• [Task statement] Look through the records below for the line with "fefrss/fefrss is a" and the line with "本作的全cg存档不通用。我写", then return those lines and all lines between, exactly.

Records contained in a dataset
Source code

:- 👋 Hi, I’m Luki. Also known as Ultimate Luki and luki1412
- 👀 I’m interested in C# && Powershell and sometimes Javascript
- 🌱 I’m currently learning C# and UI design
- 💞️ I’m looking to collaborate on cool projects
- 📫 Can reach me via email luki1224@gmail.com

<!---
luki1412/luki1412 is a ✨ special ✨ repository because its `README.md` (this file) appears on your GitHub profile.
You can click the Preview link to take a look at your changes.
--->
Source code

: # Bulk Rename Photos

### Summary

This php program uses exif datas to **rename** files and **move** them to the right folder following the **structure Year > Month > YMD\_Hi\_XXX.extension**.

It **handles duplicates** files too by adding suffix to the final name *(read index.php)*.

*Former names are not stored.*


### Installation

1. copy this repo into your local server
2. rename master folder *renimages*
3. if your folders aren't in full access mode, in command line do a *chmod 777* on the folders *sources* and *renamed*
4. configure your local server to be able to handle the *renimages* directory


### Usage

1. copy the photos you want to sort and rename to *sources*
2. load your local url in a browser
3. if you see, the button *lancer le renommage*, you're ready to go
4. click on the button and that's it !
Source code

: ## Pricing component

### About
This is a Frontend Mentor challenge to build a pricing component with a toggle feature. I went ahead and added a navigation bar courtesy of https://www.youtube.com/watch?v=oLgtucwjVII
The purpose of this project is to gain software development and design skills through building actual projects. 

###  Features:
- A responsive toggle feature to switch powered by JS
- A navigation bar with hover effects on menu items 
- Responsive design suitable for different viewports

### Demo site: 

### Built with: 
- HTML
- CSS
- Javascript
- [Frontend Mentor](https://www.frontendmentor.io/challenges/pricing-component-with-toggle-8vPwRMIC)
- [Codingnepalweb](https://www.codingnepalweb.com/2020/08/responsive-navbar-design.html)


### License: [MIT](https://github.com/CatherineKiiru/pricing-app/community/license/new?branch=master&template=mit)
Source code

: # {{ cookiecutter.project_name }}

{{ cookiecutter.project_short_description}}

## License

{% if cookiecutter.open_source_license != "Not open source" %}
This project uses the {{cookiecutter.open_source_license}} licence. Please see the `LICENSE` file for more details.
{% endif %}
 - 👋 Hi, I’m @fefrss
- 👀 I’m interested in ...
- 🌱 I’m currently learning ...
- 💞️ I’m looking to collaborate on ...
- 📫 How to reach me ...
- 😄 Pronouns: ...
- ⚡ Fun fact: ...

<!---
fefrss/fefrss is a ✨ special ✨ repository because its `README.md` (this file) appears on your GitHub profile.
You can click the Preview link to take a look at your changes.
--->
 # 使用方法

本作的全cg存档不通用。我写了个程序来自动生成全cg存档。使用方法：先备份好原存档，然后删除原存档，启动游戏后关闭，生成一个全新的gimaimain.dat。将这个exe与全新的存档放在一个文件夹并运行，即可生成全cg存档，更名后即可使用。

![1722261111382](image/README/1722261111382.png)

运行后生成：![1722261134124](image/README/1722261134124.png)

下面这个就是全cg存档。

• [Output for this task]
fefrss/fefrss is a ✨ special ✨ repository because its `README.md` (this file) appears on your GitHub profile.
You can click the Preview link to take a look at your changes.
--->
 # 使用方法

本作的全cg存档不通用。我写了个程序来自动生成全cg存档。使用方法：先备份好原存档，然后删除原存档，启动游戏后关闭，生成一个全新的gimaimain.dat。将这个exe与全新的存档放在一个文件夹并运行，即可生成全cg存档，更名后即可使用。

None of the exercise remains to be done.